You provide, they decide

Kids have opinions, so let them express their gustatory preferences. Keep exposing them to fruits, vegetables, and whole grains of many varieties (start with ones that are most visually appealing). Then offer samples for tasting and let them tell you which of several they like best.

“Even with grapes and berries, which most kids like anyway, pick up five different varieties at the store,” suggests Johnnie Smith, a Los Angeles chef and caterer with a school-age son. “Wash them up and put them on your cutting board, then say, ‘Which three should we put in the container for you to eat today?’”

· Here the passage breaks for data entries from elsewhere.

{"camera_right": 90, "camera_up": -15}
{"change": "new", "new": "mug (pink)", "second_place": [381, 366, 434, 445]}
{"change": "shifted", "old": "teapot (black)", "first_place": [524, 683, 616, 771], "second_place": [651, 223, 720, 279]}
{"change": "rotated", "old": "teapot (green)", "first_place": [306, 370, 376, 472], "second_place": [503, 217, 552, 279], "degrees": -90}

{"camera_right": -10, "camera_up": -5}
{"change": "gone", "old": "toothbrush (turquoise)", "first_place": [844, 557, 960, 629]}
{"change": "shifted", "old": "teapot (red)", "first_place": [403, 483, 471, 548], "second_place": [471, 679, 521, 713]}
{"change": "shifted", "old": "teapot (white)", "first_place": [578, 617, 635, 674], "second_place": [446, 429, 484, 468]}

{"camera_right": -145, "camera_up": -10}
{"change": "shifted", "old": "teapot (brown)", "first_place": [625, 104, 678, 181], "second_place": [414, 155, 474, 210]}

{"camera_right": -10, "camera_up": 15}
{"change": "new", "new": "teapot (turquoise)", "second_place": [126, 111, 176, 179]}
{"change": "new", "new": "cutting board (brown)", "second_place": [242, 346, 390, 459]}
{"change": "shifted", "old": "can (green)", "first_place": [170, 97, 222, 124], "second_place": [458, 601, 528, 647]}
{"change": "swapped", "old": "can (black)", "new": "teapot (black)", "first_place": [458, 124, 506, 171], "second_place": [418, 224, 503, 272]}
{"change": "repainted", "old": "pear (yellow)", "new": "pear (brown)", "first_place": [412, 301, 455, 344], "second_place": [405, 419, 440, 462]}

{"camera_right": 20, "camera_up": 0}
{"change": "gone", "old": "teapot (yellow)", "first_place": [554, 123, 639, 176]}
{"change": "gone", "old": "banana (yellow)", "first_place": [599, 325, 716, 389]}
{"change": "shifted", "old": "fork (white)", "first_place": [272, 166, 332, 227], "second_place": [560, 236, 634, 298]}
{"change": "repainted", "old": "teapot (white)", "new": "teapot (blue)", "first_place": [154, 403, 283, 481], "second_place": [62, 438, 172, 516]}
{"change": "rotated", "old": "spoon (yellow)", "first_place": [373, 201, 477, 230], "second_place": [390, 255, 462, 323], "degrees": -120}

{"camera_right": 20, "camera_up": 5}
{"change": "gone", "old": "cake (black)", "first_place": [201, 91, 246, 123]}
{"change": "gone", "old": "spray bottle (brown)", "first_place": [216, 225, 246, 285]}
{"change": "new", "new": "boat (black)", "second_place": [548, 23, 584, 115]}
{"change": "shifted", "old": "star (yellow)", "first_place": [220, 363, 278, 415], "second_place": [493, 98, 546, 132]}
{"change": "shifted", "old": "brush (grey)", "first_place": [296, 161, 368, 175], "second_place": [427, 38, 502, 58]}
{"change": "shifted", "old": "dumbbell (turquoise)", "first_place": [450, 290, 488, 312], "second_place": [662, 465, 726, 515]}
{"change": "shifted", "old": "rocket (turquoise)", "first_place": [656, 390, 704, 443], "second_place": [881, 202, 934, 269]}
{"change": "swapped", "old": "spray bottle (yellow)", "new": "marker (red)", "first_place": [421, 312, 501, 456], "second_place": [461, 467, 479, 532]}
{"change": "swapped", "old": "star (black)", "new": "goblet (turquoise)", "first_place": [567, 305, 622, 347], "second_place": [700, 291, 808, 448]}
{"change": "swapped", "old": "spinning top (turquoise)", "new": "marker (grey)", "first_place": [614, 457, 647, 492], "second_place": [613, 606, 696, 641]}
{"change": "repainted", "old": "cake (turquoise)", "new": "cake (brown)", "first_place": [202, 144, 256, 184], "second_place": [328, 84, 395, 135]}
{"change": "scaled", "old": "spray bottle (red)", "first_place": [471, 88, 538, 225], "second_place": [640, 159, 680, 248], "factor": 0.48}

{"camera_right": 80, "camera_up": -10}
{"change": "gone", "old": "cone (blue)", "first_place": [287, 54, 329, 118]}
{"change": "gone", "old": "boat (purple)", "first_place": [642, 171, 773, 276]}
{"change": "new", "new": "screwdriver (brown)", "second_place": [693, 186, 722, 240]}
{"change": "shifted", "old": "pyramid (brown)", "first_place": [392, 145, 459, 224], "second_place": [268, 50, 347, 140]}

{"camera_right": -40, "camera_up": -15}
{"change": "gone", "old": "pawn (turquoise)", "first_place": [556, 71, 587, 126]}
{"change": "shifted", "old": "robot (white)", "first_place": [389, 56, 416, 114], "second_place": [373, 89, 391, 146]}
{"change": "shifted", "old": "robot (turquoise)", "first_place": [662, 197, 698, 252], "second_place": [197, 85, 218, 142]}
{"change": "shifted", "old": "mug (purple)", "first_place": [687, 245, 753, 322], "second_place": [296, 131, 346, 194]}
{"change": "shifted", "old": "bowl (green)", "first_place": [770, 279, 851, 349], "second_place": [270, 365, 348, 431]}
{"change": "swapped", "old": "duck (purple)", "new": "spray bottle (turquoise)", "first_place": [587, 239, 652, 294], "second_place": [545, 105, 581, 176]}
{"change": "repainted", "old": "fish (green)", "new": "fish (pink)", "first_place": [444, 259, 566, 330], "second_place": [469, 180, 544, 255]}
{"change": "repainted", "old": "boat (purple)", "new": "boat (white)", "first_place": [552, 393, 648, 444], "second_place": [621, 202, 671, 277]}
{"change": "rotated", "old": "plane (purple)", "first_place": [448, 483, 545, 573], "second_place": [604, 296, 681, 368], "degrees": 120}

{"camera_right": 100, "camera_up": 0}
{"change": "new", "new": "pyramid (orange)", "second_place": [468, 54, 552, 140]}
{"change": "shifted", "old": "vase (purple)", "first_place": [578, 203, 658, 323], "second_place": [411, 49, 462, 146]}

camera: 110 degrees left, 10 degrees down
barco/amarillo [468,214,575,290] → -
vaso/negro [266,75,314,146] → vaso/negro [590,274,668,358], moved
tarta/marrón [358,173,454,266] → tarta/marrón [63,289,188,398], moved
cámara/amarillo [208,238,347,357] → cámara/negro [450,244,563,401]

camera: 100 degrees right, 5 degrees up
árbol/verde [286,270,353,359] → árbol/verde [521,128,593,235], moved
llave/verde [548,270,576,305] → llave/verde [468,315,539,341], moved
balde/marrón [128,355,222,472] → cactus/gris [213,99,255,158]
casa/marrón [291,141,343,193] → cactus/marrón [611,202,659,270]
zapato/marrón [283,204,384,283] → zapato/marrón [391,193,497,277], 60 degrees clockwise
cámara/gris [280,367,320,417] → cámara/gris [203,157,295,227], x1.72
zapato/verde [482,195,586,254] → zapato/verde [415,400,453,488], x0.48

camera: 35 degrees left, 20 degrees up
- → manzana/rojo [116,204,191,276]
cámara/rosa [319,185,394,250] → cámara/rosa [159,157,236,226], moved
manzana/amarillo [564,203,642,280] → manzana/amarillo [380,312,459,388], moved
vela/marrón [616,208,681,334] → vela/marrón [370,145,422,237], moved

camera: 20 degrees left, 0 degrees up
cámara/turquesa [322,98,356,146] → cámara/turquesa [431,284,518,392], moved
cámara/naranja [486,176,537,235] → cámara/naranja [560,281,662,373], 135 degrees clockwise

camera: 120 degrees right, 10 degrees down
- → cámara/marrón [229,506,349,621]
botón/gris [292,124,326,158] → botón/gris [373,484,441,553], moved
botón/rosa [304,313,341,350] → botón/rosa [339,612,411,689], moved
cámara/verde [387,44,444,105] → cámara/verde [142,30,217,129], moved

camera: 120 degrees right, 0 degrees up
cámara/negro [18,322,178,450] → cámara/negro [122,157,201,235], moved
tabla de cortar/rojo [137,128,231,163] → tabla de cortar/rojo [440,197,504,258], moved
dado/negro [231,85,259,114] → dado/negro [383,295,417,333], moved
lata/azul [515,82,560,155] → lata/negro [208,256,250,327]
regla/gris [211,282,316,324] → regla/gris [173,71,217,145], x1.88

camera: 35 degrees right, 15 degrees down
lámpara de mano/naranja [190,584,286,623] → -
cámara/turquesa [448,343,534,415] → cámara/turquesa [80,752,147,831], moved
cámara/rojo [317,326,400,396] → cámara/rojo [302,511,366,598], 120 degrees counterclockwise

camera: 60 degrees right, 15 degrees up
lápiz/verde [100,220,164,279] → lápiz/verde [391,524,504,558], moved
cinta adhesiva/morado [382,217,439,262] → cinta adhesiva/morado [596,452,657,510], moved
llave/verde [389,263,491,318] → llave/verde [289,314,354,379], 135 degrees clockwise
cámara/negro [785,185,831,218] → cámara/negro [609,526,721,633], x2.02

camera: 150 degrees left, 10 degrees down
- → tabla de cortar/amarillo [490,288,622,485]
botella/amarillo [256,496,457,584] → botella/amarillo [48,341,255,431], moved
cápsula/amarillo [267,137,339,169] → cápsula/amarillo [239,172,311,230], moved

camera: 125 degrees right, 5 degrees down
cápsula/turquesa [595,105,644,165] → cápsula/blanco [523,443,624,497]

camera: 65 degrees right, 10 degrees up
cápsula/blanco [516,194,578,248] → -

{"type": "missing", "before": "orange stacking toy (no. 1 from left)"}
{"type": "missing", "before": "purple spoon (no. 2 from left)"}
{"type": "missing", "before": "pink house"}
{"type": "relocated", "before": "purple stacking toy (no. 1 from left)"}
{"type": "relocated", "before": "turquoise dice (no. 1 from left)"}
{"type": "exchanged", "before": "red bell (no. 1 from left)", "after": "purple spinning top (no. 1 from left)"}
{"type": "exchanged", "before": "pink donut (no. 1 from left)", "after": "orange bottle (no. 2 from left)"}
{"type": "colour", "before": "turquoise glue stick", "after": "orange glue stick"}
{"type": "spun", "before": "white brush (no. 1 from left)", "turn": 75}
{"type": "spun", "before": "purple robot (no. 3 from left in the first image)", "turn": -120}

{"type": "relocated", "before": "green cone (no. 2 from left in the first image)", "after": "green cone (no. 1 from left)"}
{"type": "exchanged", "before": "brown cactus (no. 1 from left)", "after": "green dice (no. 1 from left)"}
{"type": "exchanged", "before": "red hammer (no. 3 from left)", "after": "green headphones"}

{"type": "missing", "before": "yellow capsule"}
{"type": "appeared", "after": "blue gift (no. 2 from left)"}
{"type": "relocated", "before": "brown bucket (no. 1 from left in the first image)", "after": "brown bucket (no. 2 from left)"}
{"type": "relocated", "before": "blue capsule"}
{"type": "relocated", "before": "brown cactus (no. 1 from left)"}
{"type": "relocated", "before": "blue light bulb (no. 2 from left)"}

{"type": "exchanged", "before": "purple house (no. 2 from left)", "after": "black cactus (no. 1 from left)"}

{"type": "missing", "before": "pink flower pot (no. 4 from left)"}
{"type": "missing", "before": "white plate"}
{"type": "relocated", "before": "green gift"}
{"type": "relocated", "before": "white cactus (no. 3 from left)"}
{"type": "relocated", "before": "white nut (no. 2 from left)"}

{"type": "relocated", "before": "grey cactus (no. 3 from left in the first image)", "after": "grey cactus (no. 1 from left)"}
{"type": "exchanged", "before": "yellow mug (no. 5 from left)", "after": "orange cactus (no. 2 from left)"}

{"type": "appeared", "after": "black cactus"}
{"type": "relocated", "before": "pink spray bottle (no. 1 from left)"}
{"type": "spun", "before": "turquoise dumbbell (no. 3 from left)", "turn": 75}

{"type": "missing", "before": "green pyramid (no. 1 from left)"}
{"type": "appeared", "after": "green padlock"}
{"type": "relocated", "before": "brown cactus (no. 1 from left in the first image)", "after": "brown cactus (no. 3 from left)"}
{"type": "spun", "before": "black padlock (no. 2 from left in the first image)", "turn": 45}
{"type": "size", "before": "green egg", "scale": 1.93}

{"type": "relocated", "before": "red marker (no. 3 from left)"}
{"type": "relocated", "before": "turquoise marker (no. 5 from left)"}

“My approach with my son is not to prohibit unhealthy foods,” says Smith. “I want him to try everything, and I’ll just keep steering him toward what’s good for him.” To emulate Smith’s approach, dust off your food processor and make a simple cauliflower purée — adding a small amount of salt, white pepper, and orange juice (not from concentrate) to the puréed veggie. “You can add that to noodles to make mac-and-cheese with a healthy substitute for the cheese sauce.”

Ditch the “healthy” packaging

Sometimes a little subterfuge can go a long way. “Potato chips or veggie chips that you bought in the organic section look pretty much like commercial chips when they’re in a clear baggie,” says Wolfe-Hill. Even classic sandwiches can get a subtle but healthy makeover, says DeMaris. “Go down the natural-food aisle and pick out the healthy bread, organic corn tortillas, and other wraps,” she says. “Then pick out your organic peanut butter, natural hummus, tofu mayonnaise, local cheeses, and focus on getting the most nutritional value out of each.”

Remember, when the lunch bell rings, even an unadventurous young eater is primed to chow down on whatever’s been provided. And an occasional note saying, "Have a great day," will round out the menu very nicely.